What to work on ->
Please transcribe the pop box lesson below, everything from "How many different" down to "keep their design.".

Page extract ->

++++++++++

Bringing it back to the pop box now only involves asking, what do we need to know to solve the pop box, problem. Students tell me they need the dimensions of the box so I give them these...
Act 3 - The Reveal
This is also a good time to have students talk about anything we are missing. My wife after a few days of seeing me make this asked about the overlap, and if that makes a difference, I haven't looked into it yet, let your students do it too! Sequel
- The boxes are designed with the following can configuriations...
How many different configurations can you find, and which one of these uses the least amount of cardboard? Do any of them use less cardboard than Pepsi and Coke's configurations? - Write a letter to one of the companies that explains your mathematics. Suggest for them why you think they should switch or keep their design.

++++++++++

Source data ->

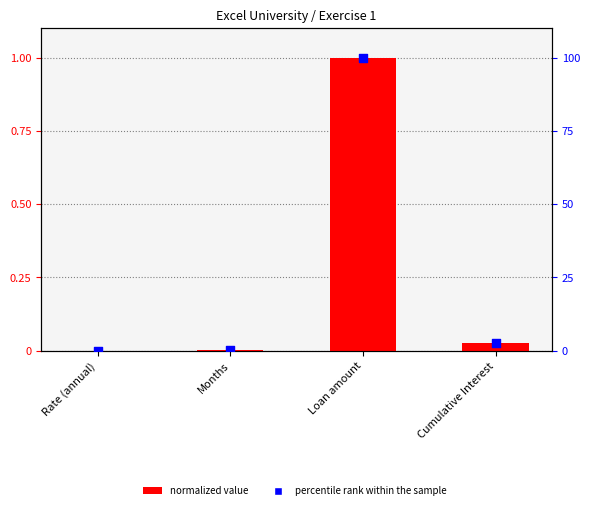

Which series contains the lowest Y value?

normalized value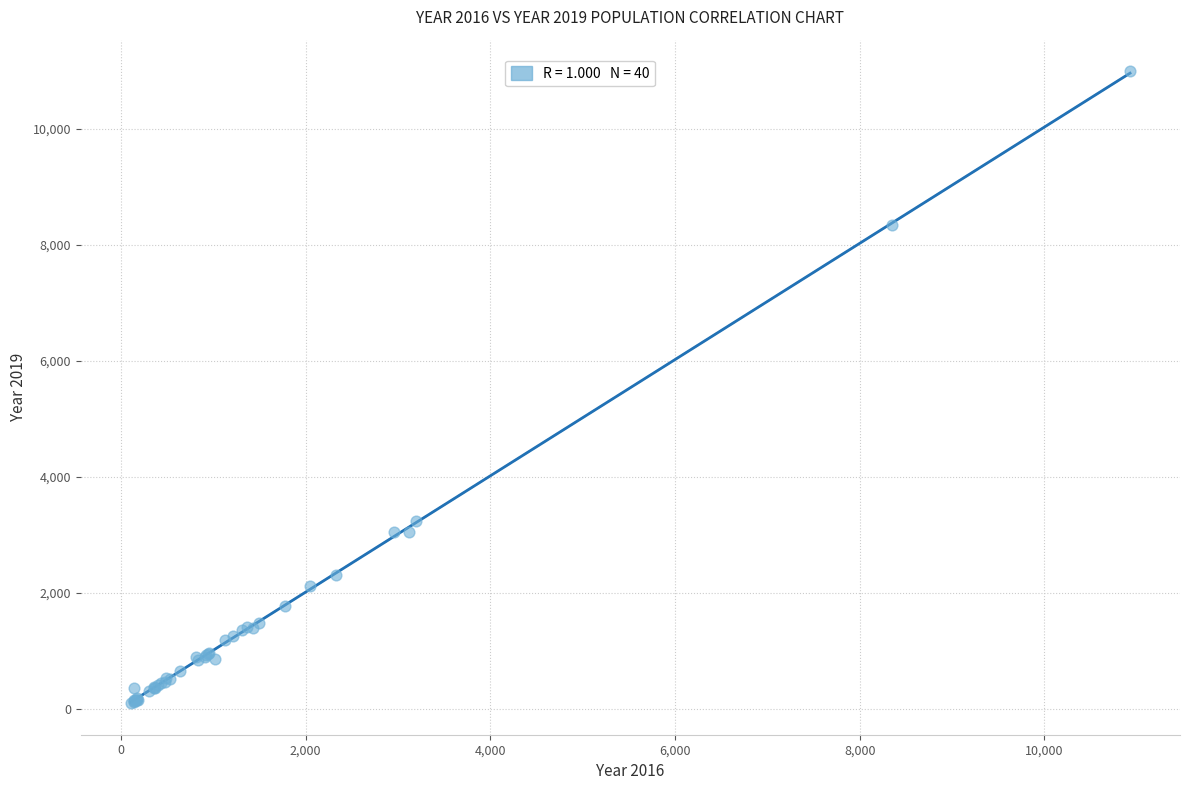

What Y value in the scatter plot is closest to 5545?

3233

++++++++++

Result ->
How many different configurations can you find, and which one of these uses the least amount of cardboard? Do any of them use less cardboard than Pepsi and Coke's configurations? - Write a letter to one of the companies that explains your mathematics. Suggest for them why you think they should switch or keep their design.